I try to consider each set independently. It depends on what the venue is like and what the capacity is. I never plan a set. I usually have some folders with different genres of music and then just go with the flow.
Regarding the shorter sets, I’m really used to them, because that’s how I grew up in Detroit. All the clubs used to close at 2:00 and people didn’t really go out until midnight so it was two hours, full on.
Like every DJ out there today you have an agent that takes care of your bookings, but do you have the final say where you’ll play?
Absolutely, I think it is super important to have that relationship with the booker, where you share a similar vision and you make sure you play the right parties. For example a lot of times, people still associate me with how I played 15 years ago, and I’ve changed a lot since then.
Do you find that you can be very selective today and don’t have to take any set that gets offered to you?
And I suppose you enjoy it more if you’re playing less.
Absolutely, I just have more time and I’m more relaxed and can really engage and be more creative and also build more relationships with new people and connect with old friends. In the past when there was a lot of touring it was just one big ball of chaos all the time. For me staying connected to myself and the people around me these days is very important.

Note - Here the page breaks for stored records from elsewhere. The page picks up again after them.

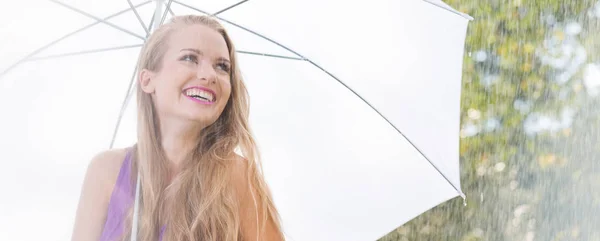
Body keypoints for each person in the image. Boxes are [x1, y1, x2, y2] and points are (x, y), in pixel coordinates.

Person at [71, 15, 284, 241]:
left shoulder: (239, 177)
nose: (209, 75)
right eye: (190, 58)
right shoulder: (106, 171)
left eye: (222, 66)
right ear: (147, 80)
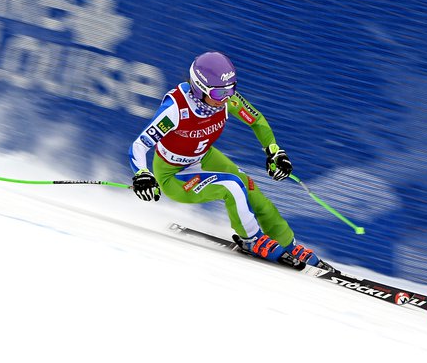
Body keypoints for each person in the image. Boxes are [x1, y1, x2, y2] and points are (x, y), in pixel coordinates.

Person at [128, 51, 333, 270]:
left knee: (251, 190)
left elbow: (257, 120)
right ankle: (251, 239)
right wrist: (142, 175)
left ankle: (287, 243)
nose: (226, 98)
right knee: (231, 186)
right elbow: (139, 146)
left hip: (204, 157)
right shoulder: (176, 110)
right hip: (173, 174)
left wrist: (274, 152)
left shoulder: (227, 101)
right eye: (218, 94)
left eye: (231, 89)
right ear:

And when you do want to disconnect at home and you don’t want to connect with the clubbing world, what sort of music do you listen to?
Which is every Monday! (laughs) I listen to everything, but I don’t listen to Techno. I was just listening to Shabazz Palaces. I love stuff like that and other more chill music at home.
For the people that might have seen you the last time you were here in Oslo, how would you describe your set has changed since then?
I’m playing a lot more Electro and playing faster for the most part but still keeping it groovy.